**TASK STATEMENT**
Please recast the lines from the line with "On Monday, is" to the line with "7:00 PM to 8:35 PM, 1 hour 35 minutes", both included, as a numbered list, leaving out any blank lines.

**TASK INPUTS**
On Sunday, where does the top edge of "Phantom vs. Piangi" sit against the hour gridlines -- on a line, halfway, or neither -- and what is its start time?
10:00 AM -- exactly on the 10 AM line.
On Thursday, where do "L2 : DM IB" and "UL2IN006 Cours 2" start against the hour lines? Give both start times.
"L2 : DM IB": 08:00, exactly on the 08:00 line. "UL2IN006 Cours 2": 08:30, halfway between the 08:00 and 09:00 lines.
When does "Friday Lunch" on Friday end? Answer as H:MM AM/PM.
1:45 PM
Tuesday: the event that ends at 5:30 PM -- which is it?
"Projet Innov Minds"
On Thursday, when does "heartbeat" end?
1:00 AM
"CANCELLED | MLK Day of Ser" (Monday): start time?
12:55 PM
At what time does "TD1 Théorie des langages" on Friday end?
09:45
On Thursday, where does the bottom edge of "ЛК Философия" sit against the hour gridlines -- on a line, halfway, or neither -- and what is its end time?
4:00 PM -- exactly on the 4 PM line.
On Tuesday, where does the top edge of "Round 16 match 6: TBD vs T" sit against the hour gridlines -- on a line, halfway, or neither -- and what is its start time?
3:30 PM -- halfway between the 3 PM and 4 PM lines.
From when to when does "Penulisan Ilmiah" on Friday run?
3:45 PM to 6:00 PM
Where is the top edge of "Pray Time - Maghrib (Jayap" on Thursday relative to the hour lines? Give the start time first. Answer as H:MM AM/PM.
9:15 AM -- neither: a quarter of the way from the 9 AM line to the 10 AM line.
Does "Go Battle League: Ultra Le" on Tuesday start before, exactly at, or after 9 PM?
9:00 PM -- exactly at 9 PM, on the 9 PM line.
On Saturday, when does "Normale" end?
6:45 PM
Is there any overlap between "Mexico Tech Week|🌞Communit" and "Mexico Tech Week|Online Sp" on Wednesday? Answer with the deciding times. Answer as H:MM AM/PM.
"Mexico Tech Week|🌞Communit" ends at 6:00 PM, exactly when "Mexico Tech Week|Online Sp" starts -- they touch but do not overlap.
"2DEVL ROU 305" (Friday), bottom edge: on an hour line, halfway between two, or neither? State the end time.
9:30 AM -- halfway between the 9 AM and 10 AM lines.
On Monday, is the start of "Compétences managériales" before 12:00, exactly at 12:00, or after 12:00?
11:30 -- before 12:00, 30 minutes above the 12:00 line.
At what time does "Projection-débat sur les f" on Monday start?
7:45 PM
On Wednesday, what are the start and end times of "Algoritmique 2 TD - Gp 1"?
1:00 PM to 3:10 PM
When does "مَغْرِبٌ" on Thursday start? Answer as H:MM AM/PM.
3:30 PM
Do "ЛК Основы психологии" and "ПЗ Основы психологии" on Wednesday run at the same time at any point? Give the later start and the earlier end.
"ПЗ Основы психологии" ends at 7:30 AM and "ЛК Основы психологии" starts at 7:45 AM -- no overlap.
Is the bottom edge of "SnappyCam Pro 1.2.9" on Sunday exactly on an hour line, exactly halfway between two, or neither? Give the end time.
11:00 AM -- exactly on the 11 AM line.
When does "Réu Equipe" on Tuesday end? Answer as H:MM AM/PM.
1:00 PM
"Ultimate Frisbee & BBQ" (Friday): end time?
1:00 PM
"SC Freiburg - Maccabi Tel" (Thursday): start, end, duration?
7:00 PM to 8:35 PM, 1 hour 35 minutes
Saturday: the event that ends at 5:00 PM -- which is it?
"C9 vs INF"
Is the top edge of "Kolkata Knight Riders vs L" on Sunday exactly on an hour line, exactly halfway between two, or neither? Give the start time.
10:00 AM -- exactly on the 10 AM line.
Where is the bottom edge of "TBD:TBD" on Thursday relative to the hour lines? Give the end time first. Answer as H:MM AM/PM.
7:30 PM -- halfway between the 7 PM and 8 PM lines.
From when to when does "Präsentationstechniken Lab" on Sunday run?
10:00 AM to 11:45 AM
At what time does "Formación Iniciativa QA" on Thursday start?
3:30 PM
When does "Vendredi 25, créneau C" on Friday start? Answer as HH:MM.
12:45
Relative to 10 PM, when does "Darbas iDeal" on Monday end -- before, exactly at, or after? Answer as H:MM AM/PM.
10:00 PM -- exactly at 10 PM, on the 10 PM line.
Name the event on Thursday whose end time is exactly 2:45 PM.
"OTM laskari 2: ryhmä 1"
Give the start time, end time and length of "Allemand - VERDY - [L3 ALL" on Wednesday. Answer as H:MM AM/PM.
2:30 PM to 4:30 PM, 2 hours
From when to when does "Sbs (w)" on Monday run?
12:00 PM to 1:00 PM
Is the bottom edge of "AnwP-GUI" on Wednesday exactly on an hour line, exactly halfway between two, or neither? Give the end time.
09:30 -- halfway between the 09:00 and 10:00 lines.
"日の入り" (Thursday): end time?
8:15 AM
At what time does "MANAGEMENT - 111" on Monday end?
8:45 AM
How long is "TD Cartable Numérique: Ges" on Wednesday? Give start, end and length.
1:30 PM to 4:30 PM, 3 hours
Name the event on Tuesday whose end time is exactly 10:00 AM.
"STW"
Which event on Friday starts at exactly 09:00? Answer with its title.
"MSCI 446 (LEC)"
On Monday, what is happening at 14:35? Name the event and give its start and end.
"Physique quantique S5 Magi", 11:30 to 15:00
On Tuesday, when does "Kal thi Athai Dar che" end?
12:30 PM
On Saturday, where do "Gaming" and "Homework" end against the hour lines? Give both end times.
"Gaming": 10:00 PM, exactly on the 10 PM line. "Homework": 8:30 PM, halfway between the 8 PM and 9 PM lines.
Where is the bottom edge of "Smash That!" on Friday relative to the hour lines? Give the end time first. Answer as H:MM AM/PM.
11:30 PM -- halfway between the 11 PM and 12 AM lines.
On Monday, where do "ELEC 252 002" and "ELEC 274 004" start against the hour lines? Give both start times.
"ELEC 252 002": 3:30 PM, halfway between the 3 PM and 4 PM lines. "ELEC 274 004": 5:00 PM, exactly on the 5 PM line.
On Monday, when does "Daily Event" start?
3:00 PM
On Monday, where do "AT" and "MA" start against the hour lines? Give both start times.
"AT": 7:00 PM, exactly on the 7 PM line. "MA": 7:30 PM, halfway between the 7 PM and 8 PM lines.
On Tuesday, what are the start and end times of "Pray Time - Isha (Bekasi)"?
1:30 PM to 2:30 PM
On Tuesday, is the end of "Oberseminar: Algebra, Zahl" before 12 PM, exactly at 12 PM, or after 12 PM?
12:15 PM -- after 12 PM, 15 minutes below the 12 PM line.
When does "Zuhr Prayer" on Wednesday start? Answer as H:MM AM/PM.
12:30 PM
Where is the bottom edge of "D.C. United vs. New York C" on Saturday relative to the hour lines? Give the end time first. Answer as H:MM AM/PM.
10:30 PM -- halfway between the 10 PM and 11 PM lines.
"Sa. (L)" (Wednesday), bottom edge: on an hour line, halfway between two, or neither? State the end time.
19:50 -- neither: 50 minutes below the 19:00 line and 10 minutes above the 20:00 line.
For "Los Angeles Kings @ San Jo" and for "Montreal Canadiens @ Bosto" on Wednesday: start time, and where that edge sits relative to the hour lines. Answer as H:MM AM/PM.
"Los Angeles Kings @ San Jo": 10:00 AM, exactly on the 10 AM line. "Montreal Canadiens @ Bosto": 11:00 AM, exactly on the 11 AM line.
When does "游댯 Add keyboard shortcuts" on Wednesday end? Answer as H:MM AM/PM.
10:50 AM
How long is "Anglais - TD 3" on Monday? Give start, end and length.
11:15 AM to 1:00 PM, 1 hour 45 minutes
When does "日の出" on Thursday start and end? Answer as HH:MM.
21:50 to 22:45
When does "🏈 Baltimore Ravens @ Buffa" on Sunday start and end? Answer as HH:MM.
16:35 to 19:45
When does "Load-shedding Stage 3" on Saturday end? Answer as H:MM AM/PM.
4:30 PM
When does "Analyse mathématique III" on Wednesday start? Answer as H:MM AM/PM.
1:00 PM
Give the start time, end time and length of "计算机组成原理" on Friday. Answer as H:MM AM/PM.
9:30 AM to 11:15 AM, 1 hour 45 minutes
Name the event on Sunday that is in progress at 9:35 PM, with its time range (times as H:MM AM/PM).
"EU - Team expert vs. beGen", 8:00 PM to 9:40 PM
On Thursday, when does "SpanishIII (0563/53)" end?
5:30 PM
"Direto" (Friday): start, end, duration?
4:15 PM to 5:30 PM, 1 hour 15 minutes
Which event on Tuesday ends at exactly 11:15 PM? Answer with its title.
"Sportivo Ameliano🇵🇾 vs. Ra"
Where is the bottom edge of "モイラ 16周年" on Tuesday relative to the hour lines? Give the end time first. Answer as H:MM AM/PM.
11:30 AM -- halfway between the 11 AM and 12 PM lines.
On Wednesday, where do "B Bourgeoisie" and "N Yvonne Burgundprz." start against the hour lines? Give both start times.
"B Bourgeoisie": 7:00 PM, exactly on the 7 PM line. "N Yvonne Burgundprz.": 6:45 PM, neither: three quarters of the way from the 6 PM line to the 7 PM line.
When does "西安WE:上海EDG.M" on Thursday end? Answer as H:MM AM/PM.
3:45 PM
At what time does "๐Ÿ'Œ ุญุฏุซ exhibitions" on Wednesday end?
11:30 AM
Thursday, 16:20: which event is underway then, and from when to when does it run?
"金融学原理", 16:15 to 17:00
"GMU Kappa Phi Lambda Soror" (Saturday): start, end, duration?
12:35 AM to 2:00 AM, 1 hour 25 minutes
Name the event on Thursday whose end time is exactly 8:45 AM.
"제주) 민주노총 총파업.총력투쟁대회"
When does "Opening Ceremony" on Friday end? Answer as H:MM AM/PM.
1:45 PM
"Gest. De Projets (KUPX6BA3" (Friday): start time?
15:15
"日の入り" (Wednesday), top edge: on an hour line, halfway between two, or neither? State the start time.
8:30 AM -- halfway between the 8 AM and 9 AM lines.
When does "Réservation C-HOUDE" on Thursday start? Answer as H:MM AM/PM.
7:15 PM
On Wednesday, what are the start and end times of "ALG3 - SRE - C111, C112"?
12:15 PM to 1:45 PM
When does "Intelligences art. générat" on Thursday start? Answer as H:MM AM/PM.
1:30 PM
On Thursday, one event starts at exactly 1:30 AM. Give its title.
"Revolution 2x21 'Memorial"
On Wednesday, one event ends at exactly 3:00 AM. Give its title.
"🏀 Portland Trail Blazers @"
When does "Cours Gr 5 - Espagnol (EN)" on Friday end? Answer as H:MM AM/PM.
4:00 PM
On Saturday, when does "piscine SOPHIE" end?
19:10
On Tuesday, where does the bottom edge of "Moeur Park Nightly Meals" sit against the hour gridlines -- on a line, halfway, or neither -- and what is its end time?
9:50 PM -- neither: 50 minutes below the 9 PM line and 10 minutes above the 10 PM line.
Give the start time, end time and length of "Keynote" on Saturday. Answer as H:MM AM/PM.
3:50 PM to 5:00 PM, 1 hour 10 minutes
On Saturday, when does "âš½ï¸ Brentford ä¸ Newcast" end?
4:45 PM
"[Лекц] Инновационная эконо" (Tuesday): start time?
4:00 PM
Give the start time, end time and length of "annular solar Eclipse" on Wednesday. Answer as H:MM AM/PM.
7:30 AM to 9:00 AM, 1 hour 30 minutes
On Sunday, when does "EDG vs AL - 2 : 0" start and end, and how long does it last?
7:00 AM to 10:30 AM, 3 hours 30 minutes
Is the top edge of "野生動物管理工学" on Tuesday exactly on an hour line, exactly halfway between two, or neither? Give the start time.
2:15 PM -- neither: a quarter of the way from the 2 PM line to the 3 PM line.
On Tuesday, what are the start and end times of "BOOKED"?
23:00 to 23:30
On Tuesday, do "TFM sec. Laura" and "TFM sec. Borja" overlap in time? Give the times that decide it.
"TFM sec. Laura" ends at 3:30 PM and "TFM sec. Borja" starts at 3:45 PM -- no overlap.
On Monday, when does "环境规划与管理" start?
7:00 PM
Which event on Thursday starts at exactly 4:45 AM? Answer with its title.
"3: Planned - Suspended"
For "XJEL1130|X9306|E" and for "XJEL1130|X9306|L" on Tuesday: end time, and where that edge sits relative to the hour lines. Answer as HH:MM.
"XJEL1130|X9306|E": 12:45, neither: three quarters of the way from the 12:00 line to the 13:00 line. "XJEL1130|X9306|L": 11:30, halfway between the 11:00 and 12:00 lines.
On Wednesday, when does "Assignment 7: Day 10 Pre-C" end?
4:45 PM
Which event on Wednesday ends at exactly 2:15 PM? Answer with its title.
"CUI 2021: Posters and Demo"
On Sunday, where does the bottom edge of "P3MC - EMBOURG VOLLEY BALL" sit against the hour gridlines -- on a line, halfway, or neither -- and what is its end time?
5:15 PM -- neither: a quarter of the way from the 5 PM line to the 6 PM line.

**SOLUTION TO THIS TASK**
1. On Monday, is the start of "Compétences managériales" before 12:00, exactly at 12:00, or after 12:00?
2. 11:30 -- before 12:00, 30 minutes above the 12:00 line.
3. At what time does "Projection-débat sur les f" on Monday start?
4. 7:45 PM
5. On Wednesday, what are the start and end times of "Algoritmique 2 TD - Gp 1"?
6. 1:00 PM to 3:10 PM
7. When does "مَغْرِبٌ" on Thursday start? Answer as H:MM AM/PM.
8. 3:30 PM
9. Do "ЛК Основы психологии" and "ПЗ Основы психологии" on Wednesday run at the same time at any point? Give the later start and the earlier end.
10. "ПЗ Основы психологии" ends at 7:30 AM and "ЛК Основы психологии" starts at 7:45 AM -- no overlap.
11. Is the bottom edge of "SnappyCam Pro 1.2.9" on Sunday exactly on an hour line, exactly halfway between two, or neither? Give the end time.
12. 11:00 AM -- exactly on the 11 AM line.
13. When does "Réu Equipe" on Tuesday end? Answer as H:MM AM/PM.
14. 1:00 PM
15. "Ultimate Frisbee & BBQ" (Friday): end time?
16. 1:00 PM
17. "SC Freiburg - Maccabi Tel" (Thursday): start, end, duration?
18. 7:00 PM to 8:35 PM, 1 hour 35 minutes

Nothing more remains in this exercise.